Textauszug —
== == ==

Manchester City gewinnt das Spitzenspiel beim FC Chelsea überzeugend. Pep Guardiolas erdrückender Ballbesitz-Fußball ist - nach holpriger erster Saison - in den Köpfen und Beinen seiner Spieler angekommen.

Erst eine gute halbe Stunde war an der Stamford Bridge gespielt, als das Schicksal für zweifelhafte Gerechtigkeit sorgte. Alvaro Morata, mit sechs Toren bester Schütze des FC Chelsea in der Premier League, greift sich im Mittelkreis an den linken Oberschenkel, beugt sich nach vorne, sein Gesicht - im Schmerz verzerrt. Er deutet sofort an: Es geht nicht weiter. Kurz darauf kommt für den spanischen Stoßstürmer Morata der wendige Brasilianer Willian in die Partie.

Die Krux: Gegner des FC Chelsea war am Samstagabend Manchester City. Und die Mannschaft von Pep Guardiola hatte bereits vor dem Spiel einen echten Schicksalsschlag verkraften müssen. Einen, gegen den sich so eine Oberschenkelverletzung dann doch ziemlich nachrangig ausnimmt.

Der Argentinier Sergio Aguero, seinerseits mit sechs Treffern bester Torjäger in dieser Spielzeit bei ManCity, hatte sich bei einem Verkehrsunfall in Amsterdam mehrere Rippenbrüche zugezogen. Er war in einem Taxi von einem Konzert zum Flughafen gefahren worden, der Wagen prallte in einer Kurve an einen Laternenmast. "Das Wichtigste ist, dass Sergio am Leben ist", sagte Guardiola. Was genau vorgefallen war, ist noch unklar, ebenso, wie lange Aguero jetzt pausieren muss.

Aber auf dem Platz war jetzt folgendes festzuhalten: Beide Mannschaften waren in dieser so richtungsweisenden Partie nach 35 Minuten ihres wichtigsten Torjägers beraubt. Neue Vorzeichen also an einem Abend, an dem zwei Titelanwärter ihre Ansprüche unterstreichen wollten. Es war für beide der erste große Gradmesser in der laufenden Premier-League-Spielzeit. Der Meister (Chelsea) gegen den Tabellenführer (City). Das Duell zweier Teams, deren blindwütige Kaufkraft endlich wieder einen großen Titel, namentlich die Champions League, an Land spülen soll, es sollte auch Aufschluss darüber geben, wessen Formkurve in der Liga nun die steilere ist. Antwort: die von Guardiola und City. Sie gewannen dieses Spitzenspiel mit 1:0.

== == ==

Datenzeilen —
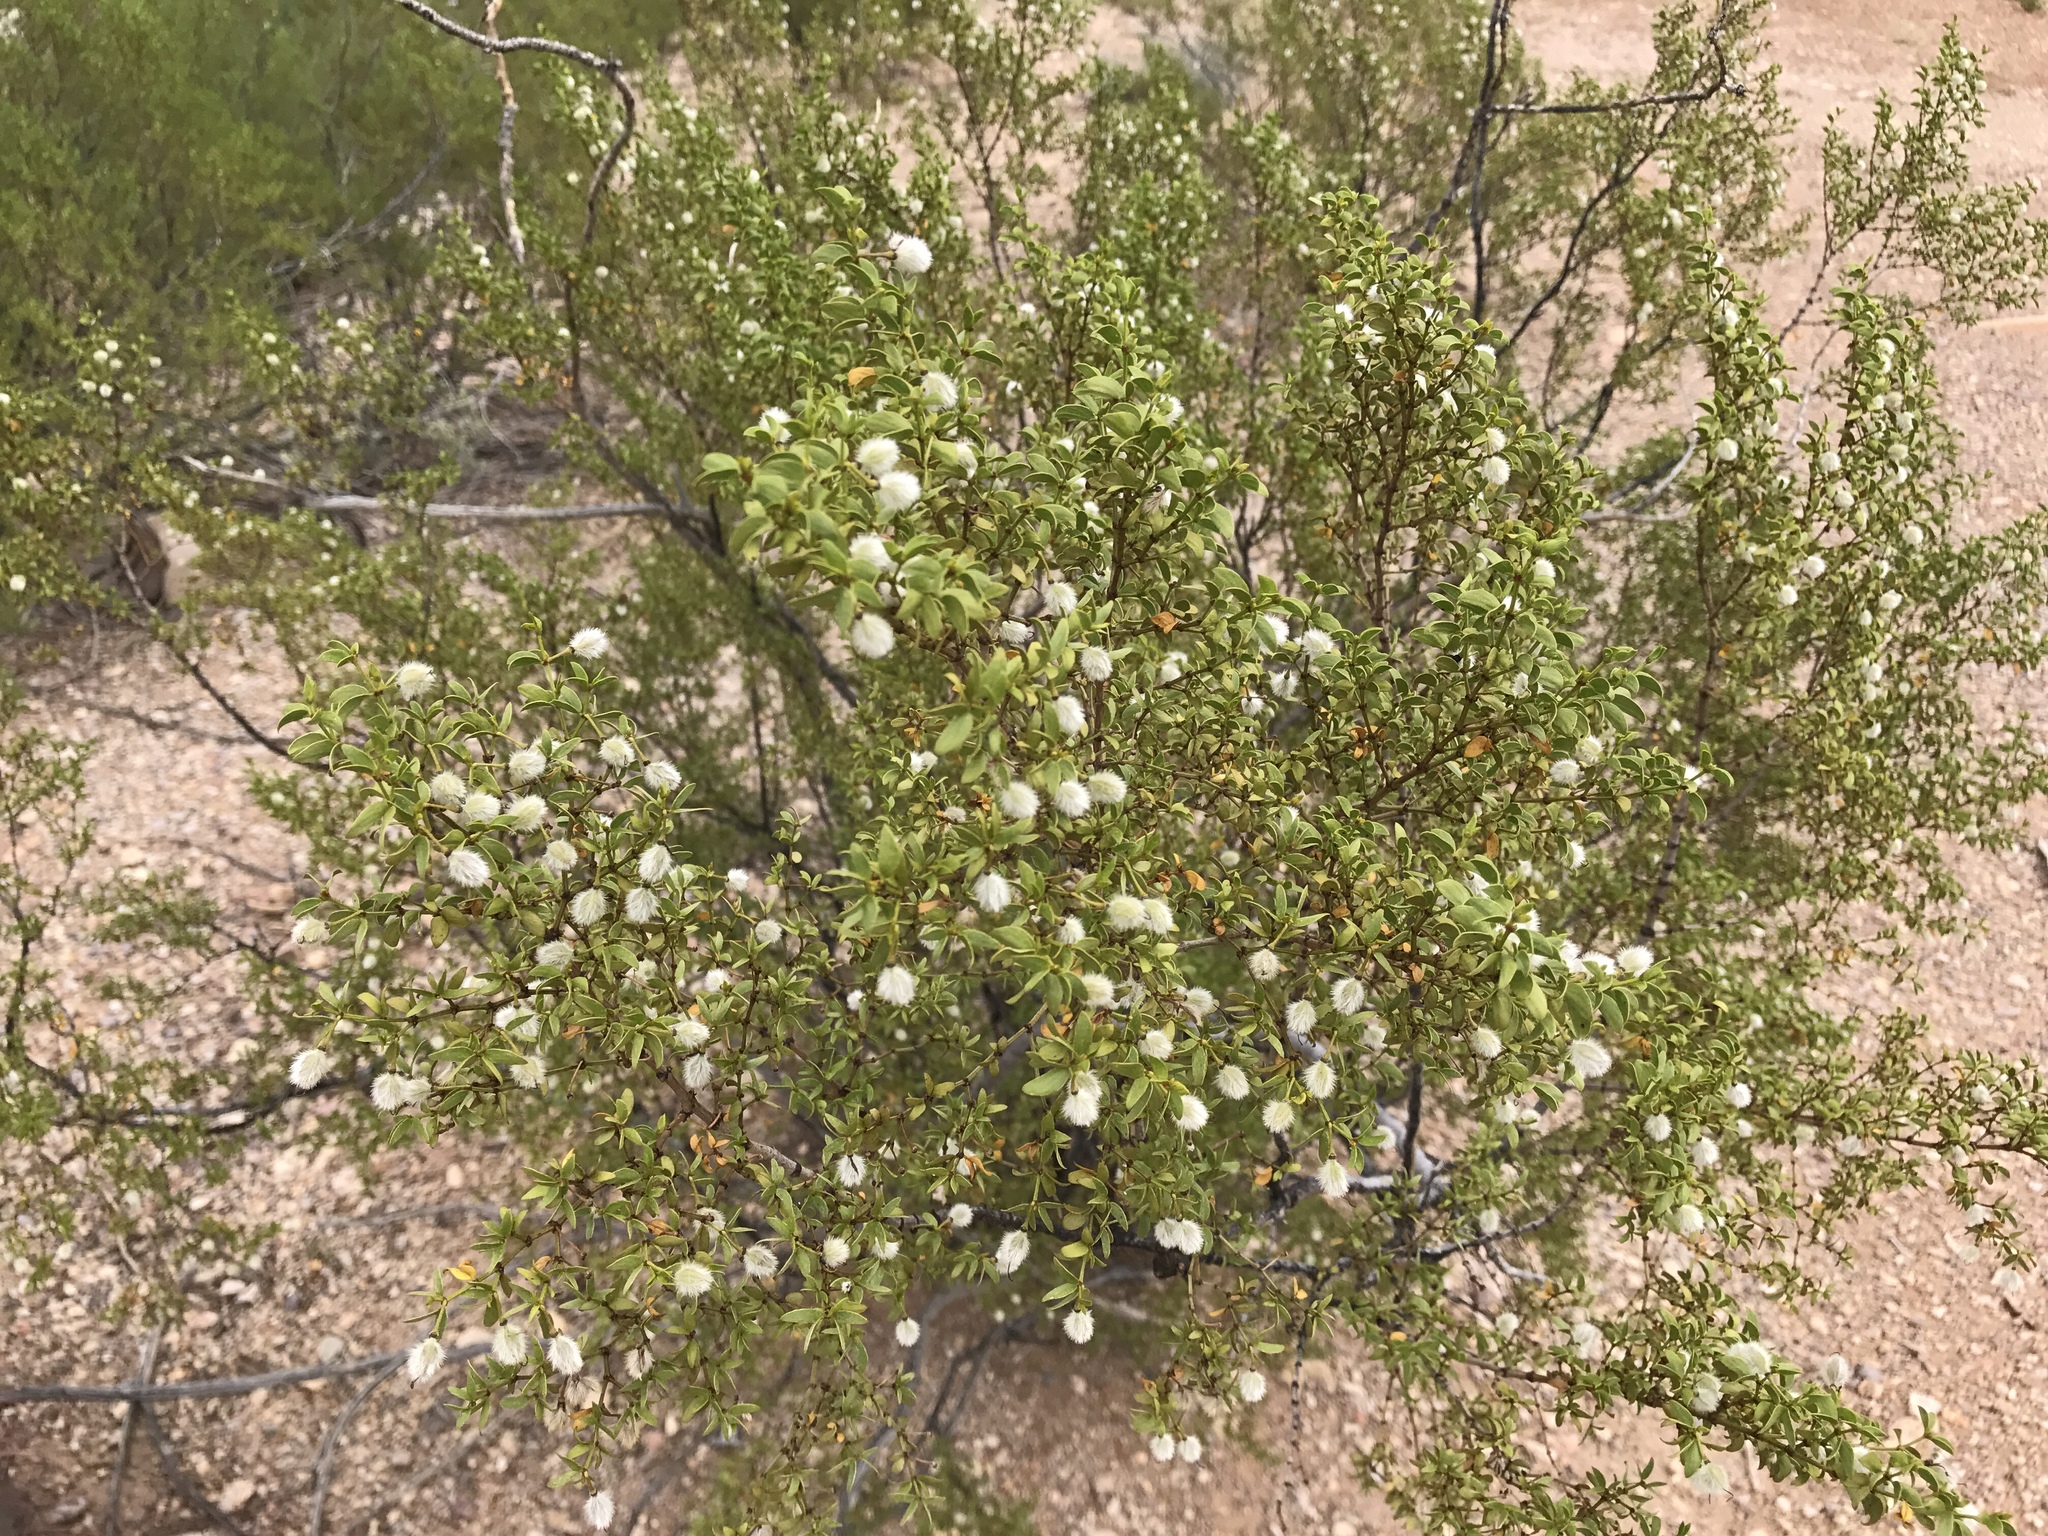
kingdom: Plantae
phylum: Tracheophyta
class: Magnoliopsida
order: Zygophyllales
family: Zygophyllaceae
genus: Larrea
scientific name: Larrea tridentata
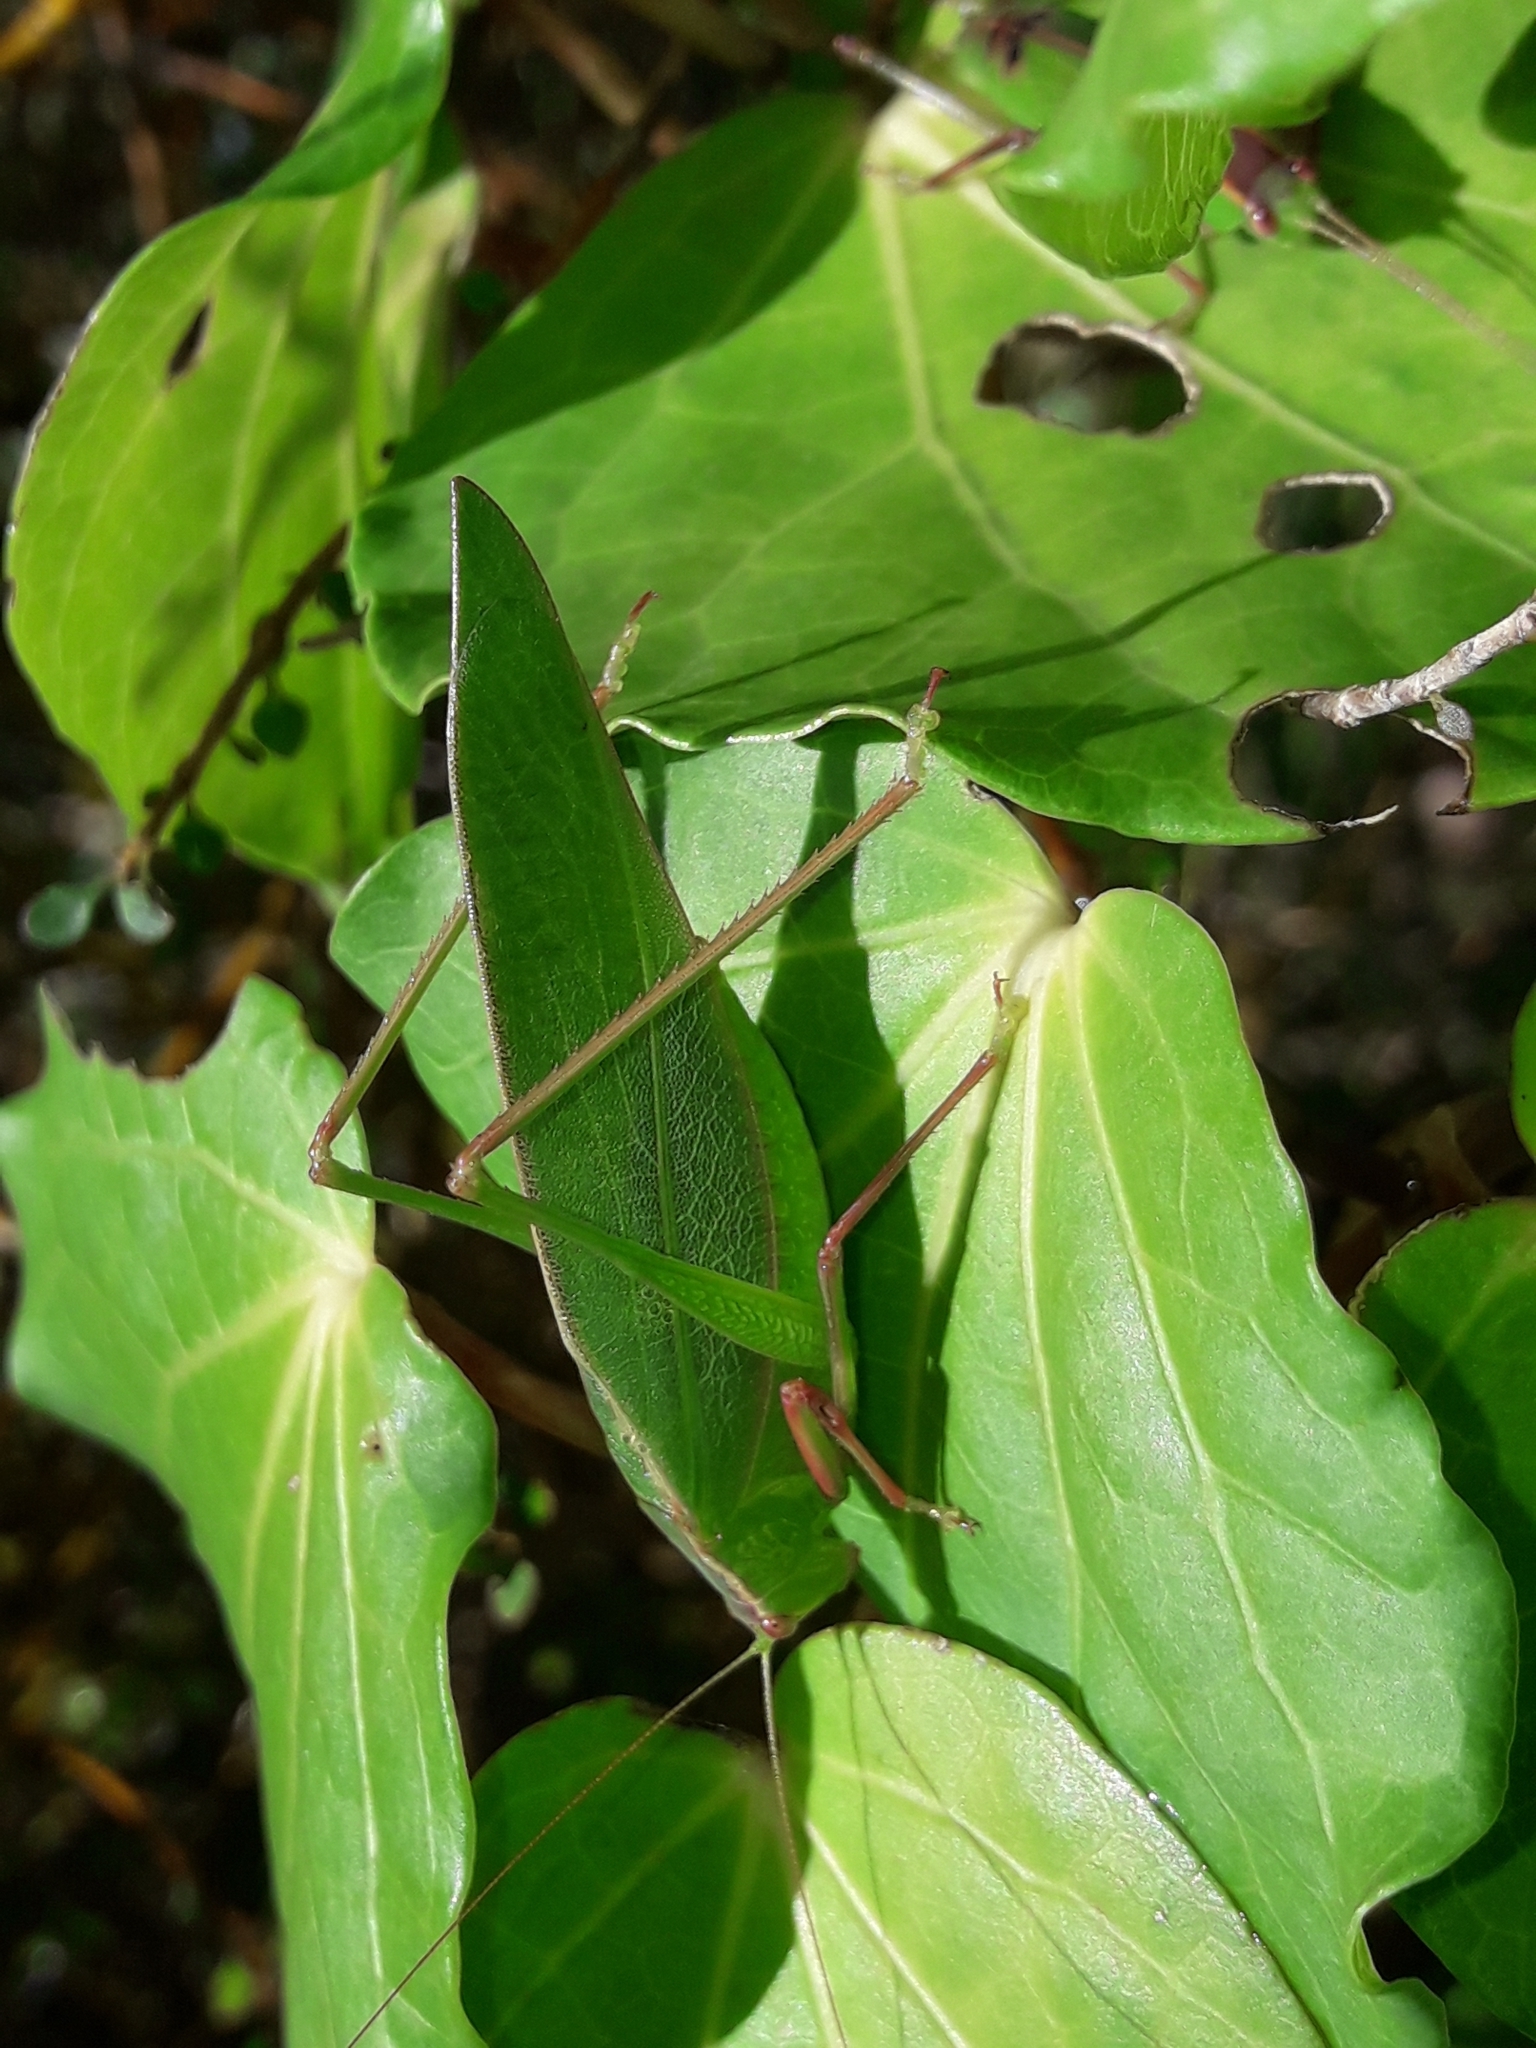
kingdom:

== == ==

Was zu tun ist —
• A. Wie viele Tore hatte Alvaro Morata laut dem Spielbericht über Chelsea gegen Manchester City für den FC Chelsea in der Premier League erzielt?
• B. Erkläre anhand des Spielberichts über Chelsea gegen Manchester City, warum nach 35 Minuten beiden Mannschaften ihr wichtigster Torjäger fehlte.
• C. Führe den Spielbericht über das Spitzenspiel zwischen Chelsea und Manchester City nach seinem letzten Satz fort.
Die Datensätze spielen hierfür keine Rolle.

Lösungen —
• A. Sechs Tore.

• B. Bei Chelsea musste Alvaro Morata nach einer guten halben Stunde mit einer Verletzung am linken Oberschenkel ausgewechselt werden. Bei City fehlte Sergio Aguero schon vor dem Spiel, weil er sich bei einem Verkehrsunfall in Amsterdam mehrere Rippen gebrochen hatte.

• C.
Das passte ins Bild, Guardiolas Team war in der Liga zuletzt auch schon von Sieg zu Sieg geeilt, Torfestivals inklusive. Neun Punkte standen in den vergangenen drei Spielen zu Buche, garniert von einem schwindelerregenden Torverhältnis von 16:0 - keine Frage, ManCity ist in England das Team der Stunde. Guardiolas erdrückender Ballbesitz- und Kurzpass-Fußball scheint - nach holpriger erster Saison - in den Köpfen und Beinen seiner Spieler angekommen zu sein.

Nun aber musste Guardiola gegen Chelsea Ersatz finden für seinen verletzten Stürmer. Kein leichtes Unterfangen. Aguero ist seit Jahren das entscheidende Rädchen im Offensivkonstrukt der Citizens. Im Spitzenspiel an der Stamford Bridge bot Guardiola in der Sturmspitze Gabriel Jesus auf, flankiert vom formstarken deutschen Nationalspieler Leroy Sané und von Raheem Sterling. Und wie motiviert der Aguero-Vertreter Jesus war, zeigte er nach zwölf Minuten. Chelseas Torwart Thibaut Courtois ließ sich mit dem Ball am Fuß ungewöhnlich viel Zeit, Jesus attackierte - und hätte den belgischen Keeper beinahe zu einem Patzer gedrängt. Der Pressschlag segelte über die Latte.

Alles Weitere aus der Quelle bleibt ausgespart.